If the order gets canceled and you don't void it then you'll get complaints that a large amount is "charged" on their account. It looks like a charge until it clears back or is voided. If you don't void it then it can take up to 29 days for them to get access to those funds on their account again, so you want to avoid those types of complaints too.
You would need Payments Pro to handle credit cards directly for that sort of a system. Depending on which version of Pro they put you on you'll use either the PayFlow API, or you'll use variations of DoDirectPayment, DoVoid, DoCapture, DoReauthorization.
Reference transactions would work for what you are trying to do. Reference transactions allows you to reference a previous transaction to run another transaction on that information at a later date. Here is a link to more information on reference transactions. https://developer.paypal.com/webapps/developer/docs/classic/express-checkout/integration-guide/ECReferenceTxns/
I couldn't find a definitive answer from the PayPal docs on this.
According to the docs:
The PNREF returned in the original transaction is valid in reference transactions for
12 months.
I want to avoid requiring my customers re-enter their credit card information every 12 months.
So what I want to do is to do a zero-dollar authorization to store an initial PNREF, and then update the PNREF value for that customer every time they do a reference transaction. So as long as the customer doesn't go for 12 straight months with no transactions, they won't have to re-enter their card information.
Having trouble finding an answer to whether or not that's possible via Google. Does anyone know if you can use the PNREF from a reference transaction as the ORIGID for another reference transaction?

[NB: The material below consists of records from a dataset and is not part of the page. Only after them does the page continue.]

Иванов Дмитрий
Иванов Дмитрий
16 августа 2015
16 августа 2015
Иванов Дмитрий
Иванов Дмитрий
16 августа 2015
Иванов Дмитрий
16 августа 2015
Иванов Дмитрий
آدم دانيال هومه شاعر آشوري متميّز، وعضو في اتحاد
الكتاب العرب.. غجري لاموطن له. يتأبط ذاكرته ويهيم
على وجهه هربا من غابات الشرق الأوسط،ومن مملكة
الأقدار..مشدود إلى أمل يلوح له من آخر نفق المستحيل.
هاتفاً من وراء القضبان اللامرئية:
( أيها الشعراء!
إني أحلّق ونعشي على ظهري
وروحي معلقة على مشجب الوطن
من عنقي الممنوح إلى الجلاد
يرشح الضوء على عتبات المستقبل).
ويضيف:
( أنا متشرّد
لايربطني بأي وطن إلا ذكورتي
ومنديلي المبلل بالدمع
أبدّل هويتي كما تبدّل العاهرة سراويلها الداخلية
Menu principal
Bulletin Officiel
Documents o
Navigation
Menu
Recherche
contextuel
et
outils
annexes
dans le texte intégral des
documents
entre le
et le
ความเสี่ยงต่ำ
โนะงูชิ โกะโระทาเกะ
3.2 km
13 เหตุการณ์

Well I went ahead and tried it out, and I am able to use the PNREF of a reference transaction as the ORIGID in another reference transaction.
Now the million dollar question is, will this still work a year after the zero dollar authorization? Guess I'll let you know in about a year...
One year later...
It's been a year, and this has been working successfully for us. We originally save the customer's credit card info using a zero-dollar authorization (ZDA). Later, we do a reference transaction (call it T1) with the ZDA's PNREF as the new transaction's ORIGID.

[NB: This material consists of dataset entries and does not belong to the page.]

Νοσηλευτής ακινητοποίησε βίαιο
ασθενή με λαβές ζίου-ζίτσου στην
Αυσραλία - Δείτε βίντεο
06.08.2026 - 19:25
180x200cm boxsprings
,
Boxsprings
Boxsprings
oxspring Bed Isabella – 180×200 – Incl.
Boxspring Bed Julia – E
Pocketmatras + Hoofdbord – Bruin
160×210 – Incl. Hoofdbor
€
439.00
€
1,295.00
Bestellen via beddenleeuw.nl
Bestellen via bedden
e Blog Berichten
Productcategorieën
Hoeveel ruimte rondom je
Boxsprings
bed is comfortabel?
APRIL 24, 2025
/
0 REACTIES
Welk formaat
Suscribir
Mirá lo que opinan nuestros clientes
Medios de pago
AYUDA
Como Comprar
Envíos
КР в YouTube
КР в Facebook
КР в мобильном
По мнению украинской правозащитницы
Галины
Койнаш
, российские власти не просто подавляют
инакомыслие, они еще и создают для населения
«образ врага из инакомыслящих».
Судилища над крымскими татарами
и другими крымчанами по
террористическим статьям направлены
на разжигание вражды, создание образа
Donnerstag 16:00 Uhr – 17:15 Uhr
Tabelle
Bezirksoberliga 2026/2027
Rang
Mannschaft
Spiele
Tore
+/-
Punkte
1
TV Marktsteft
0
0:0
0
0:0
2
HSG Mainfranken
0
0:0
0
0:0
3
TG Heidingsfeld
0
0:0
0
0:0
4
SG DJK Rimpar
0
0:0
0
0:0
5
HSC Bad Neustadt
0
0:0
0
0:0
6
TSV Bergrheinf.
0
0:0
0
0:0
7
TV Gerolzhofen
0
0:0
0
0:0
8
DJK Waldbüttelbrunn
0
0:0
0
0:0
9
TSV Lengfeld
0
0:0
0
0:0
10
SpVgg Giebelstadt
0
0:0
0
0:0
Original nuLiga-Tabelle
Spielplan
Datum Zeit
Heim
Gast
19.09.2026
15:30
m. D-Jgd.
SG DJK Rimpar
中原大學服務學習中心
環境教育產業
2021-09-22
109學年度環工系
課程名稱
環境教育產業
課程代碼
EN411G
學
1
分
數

Some time later, when the customer wants to do another transaction (call it T2), we use T1's PNREF as the new transaction's ORIGID. We then store T2's PNREF for use on the next transaction. So every time we do a transaction, we store the new PNREF for use on the next transaction.

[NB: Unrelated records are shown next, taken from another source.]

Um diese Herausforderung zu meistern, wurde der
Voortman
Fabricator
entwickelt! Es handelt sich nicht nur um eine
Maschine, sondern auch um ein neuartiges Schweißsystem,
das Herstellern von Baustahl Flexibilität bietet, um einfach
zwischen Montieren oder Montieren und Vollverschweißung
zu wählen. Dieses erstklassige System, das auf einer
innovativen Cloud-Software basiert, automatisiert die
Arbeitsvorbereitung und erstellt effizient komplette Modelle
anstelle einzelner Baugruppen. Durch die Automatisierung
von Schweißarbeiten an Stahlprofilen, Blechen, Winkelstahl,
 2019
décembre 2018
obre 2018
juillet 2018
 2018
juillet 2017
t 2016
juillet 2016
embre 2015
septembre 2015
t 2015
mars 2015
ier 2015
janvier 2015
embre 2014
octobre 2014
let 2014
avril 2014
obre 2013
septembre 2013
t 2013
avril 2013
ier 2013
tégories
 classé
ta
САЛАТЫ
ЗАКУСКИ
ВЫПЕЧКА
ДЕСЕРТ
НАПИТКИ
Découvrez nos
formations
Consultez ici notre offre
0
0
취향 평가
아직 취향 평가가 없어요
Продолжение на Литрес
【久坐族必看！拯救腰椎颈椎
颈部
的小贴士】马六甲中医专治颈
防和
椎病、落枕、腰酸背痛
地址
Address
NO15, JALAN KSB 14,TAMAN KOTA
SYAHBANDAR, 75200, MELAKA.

This is how we've been chaining the transactions, and we have confirmed (ourselves and by a representative over the phone) that as long as 12 months doesn't go by without any transactions, we can keep chaining them indefinitely.
We have the same issue, or wish to do the same thing that Travesty3 had posted, we were pointed to this thread by PayFlow Pro Email Support.
However, before we got that response from their Email Support Team, we had ended up calling PayFlow Pro Phone Support and got the following explanation:
There may not be an easy way to perpetually or "chaining" keep renewing the PNREF. Especially when utilizing the Zero Dollar Authorization (ZDA). While the PNREFs returned by ZDA may work, they only last for a short period of time (+- 14 days). The tech support person who answered our call had consulted a senior tech to confirm this.
Now, apparently PNREFs returned by Delayed Capture or Sale transactions do last 12 months, but these aren't good solutions for us since we don't want to charge the customers' cards without actual purchases.
Yes, you can indeed use the PNREF of a reference transaction (ZDA or not) as the ORIGID for a new reference transaction.
One caveat however, if you're using PayPal Payments Pro (thus; PayPal is set as your processor) then I'll need to do some additional checking on this, as I'm not entirely sure whether it's supported in that scenario.
If you're using Payflow Pro with your own processor, then it's definitely supported.